→ **DESCRIPTION OF THE TASK**
Your task is to print all of the data below exactly, with no pictures included.

DATASET CONTENT Block Start

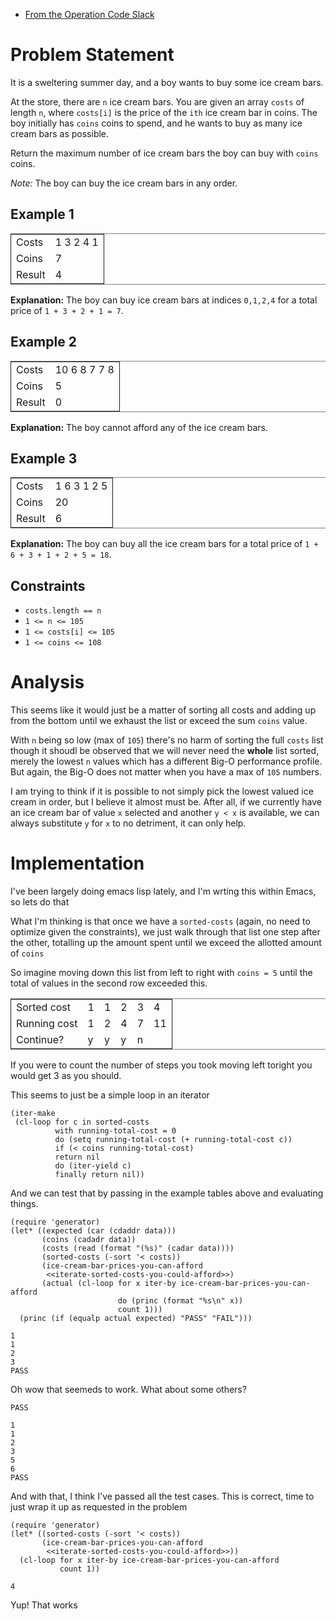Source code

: -   [From the Operation Code Slack](https://operation-code.slack.com/archives/C7JMZ5LAV/p1673011098106419)


# Problem Statement

It is a sweltering summer day, and a boy wants to buy some ice cream bars.

At the store, there are `n` ice cream bars. You are given an array `costs` of length `n`, where `costs[i]` is the price of the `ith` ice cream bar in coins. The boy initially has `coins` coins to spend, and he wants to buy as many ice cream bars as possible.

Return the maximum number of ice cream bars the boy can buy with `coins` coins.

*Note:* The boy can buy the ice cream bars in any order.


## Example 1

<table id="org7d9066e" border="2" cellspacing="0" cellpadding="6" rules="groups" frame="hsides">


<colgroup>
<col  class="org-left" />

<col  class="org-right" />
</colgroup>
<tbody>
<tr>
<td class="org-left">Costs</td>
<td class="org-right">1 3 2 4 1</td>
</tr>


<tr>
<td class="org-left">Coins</td>
<td class="org-right">7</td>
</tr>


<tr>
<td class="org-left">Result</td>
<td class="org-right">4</td>
</tr>
</tbody>
</table>

**Explanation:** The boy can buy ice cream bars at indices `0,1,2,4` for a total price of `1 + 3 + 2 + 1 = 7`.


## Example 2

<table id="orge70ccaf" border="2" cellspacing="0" cellpadding="6" rules="groups" frame="hsides">


<colgroup>
<col  class="org-left" />

<col  class="org-right" />
</colgroup>
<tbody>
<tr>
<td class="org-left">Costs</td>
<td class="org-right">10 6 8 7 7 8</td>
</tr>


<tr>
<td class="org-left">Coins</td>
<td class="org-right">5</td>
</tr>


<tr>
<td class="org-left">Result</td>
<td class="org-right">0</td>
</tr>
</tbody>
</table>

**Explanation:** The boy cannot afford any of the ice cream bars.


## Example 3

<table id="orgd79ede7" border="2" cellspacing="0" cellpadding="6" rules="groups" frame="hsides">


<colgroup>
<col  class="org-left" />

<col  class="org-right" />
</colgroup>
<tbody>
<tr>
<td class="org-left">Costs</td>
<td class="org-right">1 6 3 1 2 5</td>
</tr>


<tr>
<td class="org-left">Coins</td>
<td class="org-right">20</td>
</tr>


<tr>
<td class="org-left">Result</td>
<td class="org-right">6</td>
</tr>
</tbody>
</table>

**Explanation:** The boy can buy all the ice cream bars for a total price of `1 + 6 + 3 + 1 + 2 + 5 = 18`.


## Constraints

-   `costs.length == n`
-   `1 <= n <= 105`
-   `1 <= costs[i] <= 105`
-   `1 <= coins <= 108`


# Analysis

This seems like it would just be a matter of sorting all costs and adding up from the bottom until we exhaust the list or exceed the sum `coins` value.

With `n` being so low (max of `105`) there's no harm of sorting the full `costs` list though it shoudl be observed that we will never need the **whole** list sorted, merely the lowest `n` values which has a different Big-O performance profile. But again, the Big-O does not matter when you have a max of `105` numbers.

I am trying to think if it is possible to not simply pick the lowest valued ice cream in order, but I believe it almost must be. After all, if we currently have an ice cream bar of value `x` selected and another `y < x` is available, we can always substitute `y` for `x` to no detriment, it can only help.


# Implementation

I've been largely doing emacs lisp lately, and I'm wrting this within Emacs, so lets do that

What I'm thinking is that once we have a `sorted-costs` (again, no need to optimize given the constraints), we just walk through that list one step after the other, totalling up the amount spent until we exceed the allotted amount of `coins`

So imagine moving down this list from left to right with `coins = 5` until the total of values in the second row exceeded this.

<table border="2" cellspacing="0" cellpadding="6" rules="groups" frame="hsides">


<colgroup>
<col  class="org-left" />

<col  class="org-right" />

<col  class="org-right" />

<col  class="org-right" />

<col  class="org-right" />

<col  class="org-right" />
</colgroup>
<tbody>
<tr>
<td class="org-left">Sorted cost</td>
<td class="org-right">1</td>
<td class="org-right">1</td>
<td class="org-right">2</td>
<td class="org-right">3</td>
<td class="org-right">4</td>
</tr>


<tr>
<td class="org-left">Running cost</td>
<td class="org-right">1</td>
<td class="org-right">2</td>
<td class="org-right">4</td>
<td class="org-right">7</td>
<td class="org-right">11</td>
</tr>


<tr>
<td class="org-left">Continue?</td>
<td class="org-right">y</td>
<td class="org-right">y</td>
<td class="org-right">y</td>
<td class="org-right">n</td>
<td class="org-right">&#xa0;</td>
</tr>
</tbody>
</table>

If you were to count the number of steps you took moving left toright you would get 3 as you should.

This seems to just be a simple loop in an iterator

    (iter-make
     (cl-loop for c in sorted-costs
              with running-total-cost = 0
              do (setq running-total-cost (+ running-total-cost c))
              if (< coins running-total-cost)
              return nil
              do (iter-yield c)
              finally return nil))

And we can test that by passing in the example tables above and evaluating things.

    (require 'generator)
    (let* ((expected (car (cdaddr data)))
           (coins (cadadr data))
           (costs (read (format "(%s)" (cadar data))))
           (sorted-costs (-sort '< costs))
           (ice-cream-bar-prices-you-can-afford
            <<iterate-sorted-costs-you-could-afford>>)
           (actual (cl-loop for x iter-by ice-cream-bar-prices-you-can-afford
                            do (princ (format "%s\n" x))
                            count 1)))
      (princ (if (equalp actual expected) "PASS" "FAIL")))

    1
    1
    2
    3
    PASS

Oh wow that seemeds to work. What about some others?

    PASS

    1
    1
    2
    3
    5
    6
    PASS

And with that, I think I've passed all the test cases. This is correct, time to just wrap it up as requested in the problem

    (require 'generator)
    (let* ((sorted-costs (-sort '< costs))
           (ice-cream-bar-prices-you-can-afford
            <<iterate-sorted-costs-you-could-afford>>))
      (cl-loop for x iter-by ice-cream-bar-prices-you-can-afford
               count 1))

    4

Yup! That works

DATASET CONTENT Block End

→ **EXERCISE SOLUTION**
Source code

: -   [From the Operation Code Slack](https://operation-code.slack.com/archives/C7JMZ5LAV/p1673011098106419)


# Problem Statement

It is a sweltering summer day, and a boy wants to buy some ice cream bars.

At the store, there are `n` ice cream bars. You are given an array `costs` of length `n`, where `costs[i]` is the price of the `ith` ice cream bar in coins. The boy initially has `coins` coins to spend, and he wants to buy as many ice cream bars as possible.

Return the maximum number of ice cream bars the boy can buy with `coins` coins.

*Note:* The boy can buy the ice cream bars in any order.


## Example 1

<table id="org7d9066e" border="2" cellspacing="0" cellpadding="6" rules="groups" frame="hsides">


<colgroup>
<col  class="org-left" />

<col  class="org-right" />
</colgroup>
<tbody>
<tr>
<td class="org-left">Costs</td>
<td class="org-right">1 3 2 4 1</td>
</tr>


<tr>
<td class="org-left">Coins</td>
<td class="org-right">7</td>
</tr>


<tr>
<td class="org-left">Result</td>
<td class="org-right">4</td>
</tr>
</tbody>
</table>

**Explanation:** The boy can buy ice cream bars at indices `0,1,2,4` for a total price of `1 + 3 + 2 + 1 = 7`.


## Example 2

<table id="orge70ccaf" border="2" cellspacing="0" cellpadding="6" rules="groups" frame="hsides">


<colgroup>
<col  class="org-left" />

<col  class="org-right" />
</colgroup>
<tbody>
<tr>
<td class="org-left">Costs</td>
<td class="org-right">10 6 8 7 7 8</td>
</tr>


<tr>
<td class="org-left">Coins</td>
<td class="org-right">5</td>
</tr>


<tr>
<td class="org-left">Result</td>
<td class="org-right">0</td>
</tr>
</tbody>
</table>

**Explanation:** The boy cannot afford any of the ice cream bars.


## Example 3

<table id="orgd79ede7" border="2" cellspacing="0" cellpadding="6" rules="groups" frame="hsides">


<colgroup>
<col  class="org-left" />

<col  class="org-right" />
</colgroup>
<tbody>
<tr>
<td class="org-left">Costs</td>
<td class="org-right">1 6 3 1 2 5</td>
</tr>


<tr>
<td class="org-left">Coins</td>
<td class="org-right">20</td>
</tr>


<tr>
<td class="org-left">Result</td>
<td class="org-right">6</td>
</tr>
</tbody>
</table>

**Explanation:** The boy can buy all the ice cream bars for a total price of `1 + 6 + 3 + 1 + 2 + 5 = 18`.


## Constraints

-   `costs.length == n`
-   `1 <= n <= 105`
-   `1 <= costs[i] <= 105`
-   `1 <= coins <= 108`


# Analysis

This seems like it would just be a matter of sorting all costs and adding up from the bottom until we exhaust the list or exceed the sum `coins` value.

With `n` being so low (max of `105`) there's no harm of sorting the full `costs` list though it shoudl be observed that we will never need the **whole** list sorted, merely the lowest `n` values which has a different Big-O performance profile. But again, the Big-O does not matter when you have a max of `105` numbers.

I am trying to think if it is possible to not simply pick the lowest valued ice cream in order, but I believe it almost must be. After all, if we currently have an ice cream bar of value `x` selected and another `y < x` is available, we can always substitute `y` for `x` to no detriment, it can only help.


# Implementation

I've been largely doing emacs lisp lately, and I'm wrting this within Emacs, so lets do that

What I'm thinking is that once we have a `sorted-costs` (again, no need to optimize given the constraints), we just walk through that list one step after the other, totalling up the amount spent until we exceed the allotted amount of `coins`

So imagine moving down this list from left to right with `coins = 5` until the total of values in the second row exceeded this.

<table border="2" cellspacing="0" cellpadding="6" rules="groups" frame="hsides">


<colgroup>
<col  class="org-left" />

<col  class="org-right" />

<col  class="org-right" />

<col  class="org-right" />

<col  class="org-right" />

<col  class="org-right" />
</colgroup>
<tbody>
<tr>
<td class="org-left">Sorted cost</td>
<td class="org-right">1</td>
<td class="org-right">1</td>
<td class="org-right">2</td>
<td class="org-right">3</td>
<td class="org-right">4</td>
</tr>


<tr>
<td class="org-left">Running cost</td>
<td class="org-right">1</td>
<td class="org-right">2</td>
<td class="org-right">4</td>
<td class="org-right">7</td>
<td class="org-right">11</td>
</tr>


<tr>
<td class="org-left">Continue?</td>
<td class="org-right">y</td>
<td class="org-right">y</td>
<td class="org-right">y</td>
<td class="org-right">n</td>
<td class="org-right">&#xa0;</td>
</tr>
</tbody>
</table>

If you were to count the number of steps you took moving left toright you would get 3 as you should.

This seems to just be a simple loop in an iterator

    (iter-make
     (cl-loop for c in sorted-costs
              with running-total-cost = 0
              do (setq running-total-cost (+ running-total-cost c))
              if (< coins running-total-cost)
              return nil
              do (iter-yield c)
              finally return nil))

And we can test that by passing in the example tables above and evaluating things.

    (require 'generator)
    (let* ((expected (car (cdaddr data)))
           (coins (cadadr data))
           (costs (read (format "(%s)" (cadar data))))
           (sorted-costs (-sort '< costs))
           (ice-cream-bar-prices-you-can-afford
            <<iterate-sorted-costs-you-could-afford>>)
           (actual (cl-loop for x iter-by ice-cream-bar-prices-you-can-afford
                            do (princ (format "%s\n" x))
                            count 1)))
      (princ (if (equalp actual expected) "PASS" "FAIL")))

    1
    1
    2
    3
    PASS

Oh wow that seemeds to work. What about some others?

    PASS

    1
    1
    2
    3
    5
    6
    PASS

And with that, I think I've passed all the test cases. This is correct, time to just wrap it up as requested in the problem

    (require 'generator)
    (let* ((sorted-costs (-sort '< costs))
           (ice-cream-bar-prices-you-can-afford
            <<iterate-sorted-costs-you-could-afford>>))
      (cl-loop for x iter-by ice-cream-bar-prices-you-can-afford
               count 1))

    4

Yup! That works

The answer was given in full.